In the early phases of the epidemic, economic damage may appear to be slight. But as the transmission of capacities and potential from one generation to the next is progressively weakened and the failure to accumulate human capital becomes more pronounced, the economy will begin to slow down, with the growing threat of collapse.
This raises important social and fiscal implications for economic policy. The first is the threat of worsening inequality. If the children left orphaned are not given the care and education enjoyed by those whose parents remain uninfected, there will be increasing inequality among the next generation of adults and the families they form. Social customs of adoption and fostering, however well established, may not be able to cope with the scale of the problem generated by a sharp increase in adult mortality, thereby shifting the onus onto the government. The government itself, however, is likely to experience increasing fiscal problems and so be unable to fully finance this additional task.
Second, by killing mainly young adults, AIDS seriously weakens a country's tax base, and reduces its ability to finance public expenditures, including those aimed at accumulating human capital, such as education and health services not related to AIDS. In this way, the damaging impact of HIV/AIDS on economic growth over the longer run is intensified. As a result, national finances will come under increasing pressure. Slower economic growth means slower growth of the tax base, at the same time as governments face growing demands to treat the sick and care for orphans.
"This report confirms how important it is for policymakers to act swiftly and effectively to prevent the spread of HIV/AIDS, and to treat those with the disease." says the study's co-author Clive Bell, a visiting World Bank Research Fellow, and Professor of Economics at Heidelberg University. "Keeping infected people alive and well, especially parents, so they can continue to live productive lives and take care of the next generation, is not only the compassionate thing to do, but it is also vital for a country's long-term economic future."

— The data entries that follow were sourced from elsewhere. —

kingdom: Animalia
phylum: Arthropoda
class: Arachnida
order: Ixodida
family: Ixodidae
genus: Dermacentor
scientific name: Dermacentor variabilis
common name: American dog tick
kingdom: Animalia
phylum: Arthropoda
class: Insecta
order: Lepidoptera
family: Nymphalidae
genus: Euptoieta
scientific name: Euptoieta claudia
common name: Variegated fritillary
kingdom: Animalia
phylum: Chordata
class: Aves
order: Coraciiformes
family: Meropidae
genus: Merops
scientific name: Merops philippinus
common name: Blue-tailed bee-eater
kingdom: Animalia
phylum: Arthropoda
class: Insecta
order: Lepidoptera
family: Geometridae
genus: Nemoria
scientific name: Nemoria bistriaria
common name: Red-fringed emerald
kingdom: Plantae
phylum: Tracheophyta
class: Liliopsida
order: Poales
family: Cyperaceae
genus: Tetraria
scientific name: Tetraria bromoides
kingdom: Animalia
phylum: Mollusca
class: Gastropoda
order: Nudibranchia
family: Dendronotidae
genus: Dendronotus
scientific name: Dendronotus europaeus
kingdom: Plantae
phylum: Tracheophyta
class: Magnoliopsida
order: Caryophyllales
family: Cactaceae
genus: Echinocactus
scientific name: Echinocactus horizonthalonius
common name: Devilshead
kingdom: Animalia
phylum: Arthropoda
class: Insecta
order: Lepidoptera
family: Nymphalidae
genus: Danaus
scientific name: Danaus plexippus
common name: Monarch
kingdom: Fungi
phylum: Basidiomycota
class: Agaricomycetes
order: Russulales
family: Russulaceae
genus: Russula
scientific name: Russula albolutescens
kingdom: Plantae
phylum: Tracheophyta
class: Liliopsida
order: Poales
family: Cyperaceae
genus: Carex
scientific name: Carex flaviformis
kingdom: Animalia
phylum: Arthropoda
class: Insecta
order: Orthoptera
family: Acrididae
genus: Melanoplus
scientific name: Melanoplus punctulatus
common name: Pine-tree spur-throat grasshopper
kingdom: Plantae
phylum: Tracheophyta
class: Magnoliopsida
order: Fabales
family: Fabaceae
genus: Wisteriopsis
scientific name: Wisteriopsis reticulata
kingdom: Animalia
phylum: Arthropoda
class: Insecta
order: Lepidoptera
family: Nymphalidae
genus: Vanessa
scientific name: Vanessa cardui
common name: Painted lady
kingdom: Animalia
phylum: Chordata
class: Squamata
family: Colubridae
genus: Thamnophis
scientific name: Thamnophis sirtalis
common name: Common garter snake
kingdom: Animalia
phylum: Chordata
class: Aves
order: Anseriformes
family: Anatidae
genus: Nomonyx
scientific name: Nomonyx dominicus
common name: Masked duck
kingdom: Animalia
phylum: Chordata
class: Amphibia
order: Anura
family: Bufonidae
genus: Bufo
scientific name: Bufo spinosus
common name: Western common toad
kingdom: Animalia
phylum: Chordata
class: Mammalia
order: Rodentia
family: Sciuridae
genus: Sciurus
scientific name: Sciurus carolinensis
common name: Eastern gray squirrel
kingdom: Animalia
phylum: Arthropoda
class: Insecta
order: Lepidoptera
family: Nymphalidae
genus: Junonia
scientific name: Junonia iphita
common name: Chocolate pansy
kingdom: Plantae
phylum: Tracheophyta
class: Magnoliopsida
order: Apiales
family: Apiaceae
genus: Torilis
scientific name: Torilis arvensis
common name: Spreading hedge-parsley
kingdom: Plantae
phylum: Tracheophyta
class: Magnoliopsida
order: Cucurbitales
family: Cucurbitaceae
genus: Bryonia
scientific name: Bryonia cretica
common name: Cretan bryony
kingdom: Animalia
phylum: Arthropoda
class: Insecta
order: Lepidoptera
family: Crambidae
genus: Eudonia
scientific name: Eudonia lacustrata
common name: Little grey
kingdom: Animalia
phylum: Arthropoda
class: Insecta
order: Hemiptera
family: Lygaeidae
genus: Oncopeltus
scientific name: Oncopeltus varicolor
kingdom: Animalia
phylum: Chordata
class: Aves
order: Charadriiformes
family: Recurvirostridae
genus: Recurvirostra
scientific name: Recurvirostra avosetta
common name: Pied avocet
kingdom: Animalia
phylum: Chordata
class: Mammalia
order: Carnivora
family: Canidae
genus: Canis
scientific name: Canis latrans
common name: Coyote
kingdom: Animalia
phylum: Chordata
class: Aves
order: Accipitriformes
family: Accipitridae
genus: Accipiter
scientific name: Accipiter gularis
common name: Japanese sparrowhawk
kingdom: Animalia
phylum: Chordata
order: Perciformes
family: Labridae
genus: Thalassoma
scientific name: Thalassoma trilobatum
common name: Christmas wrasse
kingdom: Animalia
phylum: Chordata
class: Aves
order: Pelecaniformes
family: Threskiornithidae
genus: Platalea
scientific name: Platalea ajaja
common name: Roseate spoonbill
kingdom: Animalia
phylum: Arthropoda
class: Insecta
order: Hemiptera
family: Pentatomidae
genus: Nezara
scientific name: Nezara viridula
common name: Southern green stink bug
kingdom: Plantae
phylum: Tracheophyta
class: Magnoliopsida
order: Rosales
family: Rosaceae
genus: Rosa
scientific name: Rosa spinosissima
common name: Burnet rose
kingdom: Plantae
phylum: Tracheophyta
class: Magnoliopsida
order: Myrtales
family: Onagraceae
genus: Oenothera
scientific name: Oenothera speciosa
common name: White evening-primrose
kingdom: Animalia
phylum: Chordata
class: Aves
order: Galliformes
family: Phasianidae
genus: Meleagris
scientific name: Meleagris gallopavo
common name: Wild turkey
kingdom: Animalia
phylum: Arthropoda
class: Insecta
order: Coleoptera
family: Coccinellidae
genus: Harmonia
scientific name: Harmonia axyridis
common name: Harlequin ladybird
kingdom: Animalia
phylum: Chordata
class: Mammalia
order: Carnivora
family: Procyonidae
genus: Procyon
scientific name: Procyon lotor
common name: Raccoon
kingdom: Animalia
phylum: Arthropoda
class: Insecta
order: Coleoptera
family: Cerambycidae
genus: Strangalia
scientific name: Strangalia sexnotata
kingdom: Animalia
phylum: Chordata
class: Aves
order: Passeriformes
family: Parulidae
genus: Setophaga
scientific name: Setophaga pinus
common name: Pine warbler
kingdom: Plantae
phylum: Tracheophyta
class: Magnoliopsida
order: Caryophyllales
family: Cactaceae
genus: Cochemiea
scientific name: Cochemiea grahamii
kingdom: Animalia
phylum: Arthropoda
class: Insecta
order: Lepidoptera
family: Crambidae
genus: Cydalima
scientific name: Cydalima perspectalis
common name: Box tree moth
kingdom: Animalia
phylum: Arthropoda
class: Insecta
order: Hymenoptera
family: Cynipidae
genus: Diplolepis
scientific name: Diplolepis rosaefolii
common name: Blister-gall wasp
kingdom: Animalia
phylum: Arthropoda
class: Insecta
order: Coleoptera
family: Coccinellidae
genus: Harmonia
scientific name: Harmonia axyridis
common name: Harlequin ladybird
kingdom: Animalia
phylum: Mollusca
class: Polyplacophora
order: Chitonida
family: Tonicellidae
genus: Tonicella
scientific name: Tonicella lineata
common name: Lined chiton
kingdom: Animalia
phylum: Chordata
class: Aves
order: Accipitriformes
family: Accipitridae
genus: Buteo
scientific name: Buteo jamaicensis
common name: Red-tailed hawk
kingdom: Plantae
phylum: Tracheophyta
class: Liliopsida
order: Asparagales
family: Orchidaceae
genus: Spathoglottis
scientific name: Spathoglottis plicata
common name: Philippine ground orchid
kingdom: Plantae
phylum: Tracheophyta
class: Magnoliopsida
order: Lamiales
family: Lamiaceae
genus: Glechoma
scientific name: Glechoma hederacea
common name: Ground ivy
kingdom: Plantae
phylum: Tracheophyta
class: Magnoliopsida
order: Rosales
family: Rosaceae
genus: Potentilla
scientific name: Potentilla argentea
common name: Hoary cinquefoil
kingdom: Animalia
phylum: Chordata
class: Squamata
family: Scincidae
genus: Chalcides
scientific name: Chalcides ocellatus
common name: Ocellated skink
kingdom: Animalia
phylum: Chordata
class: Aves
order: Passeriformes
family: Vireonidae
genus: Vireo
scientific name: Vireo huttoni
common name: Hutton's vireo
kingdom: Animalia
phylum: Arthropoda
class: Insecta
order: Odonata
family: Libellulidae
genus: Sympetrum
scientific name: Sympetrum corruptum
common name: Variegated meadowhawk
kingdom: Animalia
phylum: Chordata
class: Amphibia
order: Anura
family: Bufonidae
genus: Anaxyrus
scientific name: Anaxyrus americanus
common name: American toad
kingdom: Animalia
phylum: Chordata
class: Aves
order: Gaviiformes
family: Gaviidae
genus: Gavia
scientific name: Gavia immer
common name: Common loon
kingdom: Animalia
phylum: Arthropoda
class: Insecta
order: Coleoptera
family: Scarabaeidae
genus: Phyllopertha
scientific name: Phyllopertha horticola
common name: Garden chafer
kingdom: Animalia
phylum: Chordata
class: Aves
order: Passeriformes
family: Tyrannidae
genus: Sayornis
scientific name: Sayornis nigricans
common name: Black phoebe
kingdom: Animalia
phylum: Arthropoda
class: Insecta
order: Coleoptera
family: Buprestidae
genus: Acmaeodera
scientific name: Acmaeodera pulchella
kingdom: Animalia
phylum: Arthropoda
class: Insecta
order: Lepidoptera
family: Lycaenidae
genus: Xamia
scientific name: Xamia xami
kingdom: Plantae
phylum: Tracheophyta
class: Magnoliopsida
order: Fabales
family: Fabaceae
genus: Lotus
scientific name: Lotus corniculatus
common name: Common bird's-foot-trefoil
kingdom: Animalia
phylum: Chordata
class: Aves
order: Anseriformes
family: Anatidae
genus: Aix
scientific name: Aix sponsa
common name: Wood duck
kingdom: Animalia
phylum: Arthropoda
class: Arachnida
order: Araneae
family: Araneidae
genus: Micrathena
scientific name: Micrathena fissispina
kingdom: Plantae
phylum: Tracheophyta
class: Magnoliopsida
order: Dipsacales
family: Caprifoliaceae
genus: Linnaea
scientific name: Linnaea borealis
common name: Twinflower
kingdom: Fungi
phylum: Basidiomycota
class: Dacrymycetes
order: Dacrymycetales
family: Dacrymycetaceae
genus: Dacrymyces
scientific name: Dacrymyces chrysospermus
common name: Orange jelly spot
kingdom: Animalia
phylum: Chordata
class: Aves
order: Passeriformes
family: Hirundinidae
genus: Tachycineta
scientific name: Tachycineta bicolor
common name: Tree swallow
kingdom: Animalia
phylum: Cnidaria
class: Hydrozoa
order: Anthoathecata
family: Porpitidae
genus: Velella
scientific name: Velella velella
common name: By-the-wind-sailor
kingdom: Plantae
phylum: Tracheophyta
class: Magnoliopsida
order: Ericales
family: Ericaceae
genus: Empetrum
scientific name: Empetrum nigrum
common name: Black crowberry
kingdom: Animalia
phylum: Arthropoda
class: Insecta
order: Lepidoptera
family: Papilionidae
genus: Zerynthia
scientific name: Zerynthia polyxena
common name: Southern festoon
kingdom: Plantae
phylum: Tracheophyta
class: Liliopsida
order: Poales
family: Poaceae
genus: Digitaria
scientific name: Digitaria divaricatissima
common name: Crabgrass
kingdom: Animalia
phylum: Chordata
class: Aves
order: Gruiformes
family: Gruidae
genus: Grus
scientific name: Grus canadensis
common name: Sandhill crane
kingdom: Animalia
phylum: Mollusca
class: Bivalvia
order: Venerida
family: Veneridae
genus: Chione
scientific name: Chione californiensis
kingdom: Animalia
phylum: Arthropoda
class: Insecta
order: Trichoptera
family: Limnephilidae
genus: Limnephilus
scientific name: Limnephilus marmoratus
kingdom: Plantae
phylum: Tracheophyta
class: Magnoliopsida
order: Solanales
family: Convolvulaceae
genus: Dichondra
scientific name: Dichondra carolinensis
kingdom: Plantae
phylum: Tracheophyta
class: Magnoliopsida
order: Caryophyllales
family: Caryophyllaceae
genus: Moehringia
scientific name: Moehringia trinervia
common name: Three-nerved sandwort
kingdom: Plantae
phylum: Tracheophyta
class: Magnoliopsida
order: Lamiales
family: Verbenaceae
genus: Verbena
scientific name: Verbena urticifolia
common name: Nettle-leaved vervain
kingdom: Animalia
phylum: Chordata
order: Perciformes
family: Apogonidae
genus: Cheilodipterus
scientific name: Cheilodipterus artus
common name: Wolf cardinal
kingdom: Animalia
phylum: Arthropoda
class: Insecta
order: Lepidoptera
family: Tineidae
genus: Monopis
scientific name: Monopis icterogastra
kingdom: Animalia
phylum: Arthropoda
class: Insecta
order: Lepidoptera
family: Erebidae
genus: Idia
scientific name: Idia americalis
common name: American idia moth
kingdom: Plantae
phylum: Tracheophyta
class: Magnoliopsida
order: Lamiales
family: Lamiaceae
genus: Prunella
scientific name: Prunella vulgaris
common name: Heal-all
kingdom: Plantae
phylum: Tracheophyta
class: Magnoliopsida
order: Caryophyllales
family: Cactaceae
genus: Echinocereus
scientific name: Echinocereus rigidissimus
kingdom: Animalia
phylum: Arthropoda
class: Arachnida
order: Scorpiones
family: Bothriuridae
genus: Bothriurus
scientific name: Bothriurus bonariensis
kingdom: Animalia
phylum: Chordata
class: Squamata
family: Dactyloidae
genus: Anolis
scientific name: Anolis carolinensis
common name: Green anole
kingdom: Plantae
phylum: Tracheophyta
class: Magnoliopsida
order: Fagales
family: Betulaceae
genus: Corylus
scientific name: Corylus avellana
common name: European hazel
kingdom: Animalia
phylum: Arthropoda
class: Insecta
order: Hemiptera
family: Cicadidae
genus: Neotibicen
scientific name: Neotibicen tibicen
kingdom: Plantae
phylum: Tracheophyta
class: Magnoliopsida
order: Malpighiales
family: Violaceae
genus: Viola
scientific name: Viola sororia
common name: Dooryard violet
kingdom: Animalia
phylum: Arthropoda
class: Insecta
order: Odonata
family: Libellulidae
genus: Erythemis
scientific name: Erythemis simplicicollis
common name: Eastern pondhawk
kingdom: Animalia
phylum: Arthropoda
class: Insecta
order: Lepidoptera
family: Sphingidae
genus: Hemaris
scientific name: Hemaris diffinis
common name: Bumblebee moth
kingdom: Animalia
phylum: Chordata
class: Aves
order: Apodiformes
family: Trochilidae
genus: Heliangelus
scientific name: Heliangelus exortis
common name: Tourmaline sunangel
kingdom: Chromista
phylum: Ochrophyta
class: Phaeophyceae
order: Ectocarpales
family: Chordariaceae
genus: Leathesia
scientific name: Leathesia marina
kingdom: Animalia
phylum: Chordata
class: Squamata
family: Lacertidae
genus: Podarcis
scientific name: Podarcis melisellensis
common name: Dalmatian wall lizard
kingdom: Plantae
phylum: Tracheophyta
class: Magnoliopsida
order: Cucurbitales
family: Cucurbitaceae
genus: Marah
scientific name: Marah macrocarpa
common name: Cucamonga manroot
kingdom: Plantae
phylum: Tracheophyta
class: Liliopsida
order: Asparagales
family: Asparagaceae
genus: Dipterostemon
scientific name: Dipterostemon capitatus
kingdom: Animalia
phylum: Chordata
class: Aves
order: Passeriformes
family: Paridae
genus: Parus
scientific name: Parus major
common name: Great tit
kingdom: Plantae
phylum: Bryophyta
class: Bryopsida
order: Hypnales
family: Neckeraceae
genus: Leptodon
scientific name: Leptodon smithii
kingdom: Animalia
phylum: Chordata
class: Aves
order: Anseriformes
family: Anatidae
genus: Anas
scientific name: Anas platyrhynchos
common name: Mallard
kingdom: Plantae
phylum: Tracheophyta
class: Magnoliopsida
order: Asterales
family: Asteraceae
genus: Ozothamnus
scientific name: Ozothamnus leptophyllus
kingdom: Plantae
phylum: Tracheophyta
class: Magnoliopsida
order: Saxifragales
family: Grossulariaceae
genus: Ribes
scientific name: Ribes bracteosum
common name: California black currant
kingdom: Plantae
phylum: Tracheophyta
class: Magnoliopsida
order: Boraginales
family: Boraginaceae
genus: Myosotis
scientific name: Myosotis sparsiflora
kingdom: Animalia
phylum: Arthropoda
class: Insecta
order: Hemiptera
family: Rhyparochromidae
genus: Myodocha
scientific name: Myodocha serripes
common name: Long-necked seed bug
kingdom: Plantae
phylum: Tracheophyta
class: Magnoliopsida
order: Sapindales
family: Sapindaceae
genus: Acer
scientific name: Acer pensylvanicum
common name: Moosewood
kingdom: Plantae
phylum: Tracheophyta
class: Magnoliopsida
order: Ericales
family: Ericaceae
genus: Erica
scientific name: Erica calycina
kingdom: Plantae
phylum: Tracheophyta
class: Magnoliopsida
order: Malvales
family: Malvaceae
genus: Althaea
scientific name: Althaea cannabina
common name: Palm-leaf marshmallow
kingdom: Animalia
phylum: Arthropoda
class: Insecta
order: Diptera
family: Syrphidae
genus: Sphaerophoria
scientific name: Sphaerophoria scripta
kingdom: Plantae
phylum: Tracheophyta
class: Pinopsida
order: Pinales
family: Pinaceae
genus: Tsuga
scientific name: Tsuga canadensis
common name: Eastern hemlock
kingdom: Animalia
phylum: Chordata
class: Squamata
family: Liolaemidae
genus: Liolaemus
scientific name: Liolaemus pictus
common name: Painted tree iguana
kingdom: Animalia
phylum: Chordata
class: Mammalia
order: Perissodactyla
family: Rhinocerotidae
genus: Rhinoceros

The World Bank and HIV/AIDS
The Bank is active in fighting HIV/AIDS in all regions. Over the last few years, it has committed US$1.6 billion [$1,600 million] in grants, loans and credits for HIV/AIDS programs worldwide. The Bank is especially engaged in Sub-Saharan Africa, where more than 29 million adults and children are infected with HIV/AIDS.
As of July 2003, the Bank had committed more than US$800 million for HIV/AIDS programs in 23 African countries. All of the poorest countries in Africa are on track to receive grants from the World Bank for their HIV/AIDS national programs. Policy guidance and special initiatives are offered for middle-income African countries with high HIV prevalence, such as Swaziland and others parts of Southern Africa. In these countries, the Bank is providing implementation and technical support, and knowledge services to complement financing from the Global Fund For AIDS, Tuberculosis, and Malaria, and other sources.
"While there is much economic analysis that shows how costly it is to provide prevention, care and treatment to the millions that are infected and affected, there are far fewer studies that show how costly it is not to act." says Debrework Zewdie, Director of the World Bank's Global HIV/AIDS Program. "This new study will help fill this gap, and its approach should persuade governments of the need to draw up a plan of action and act on it."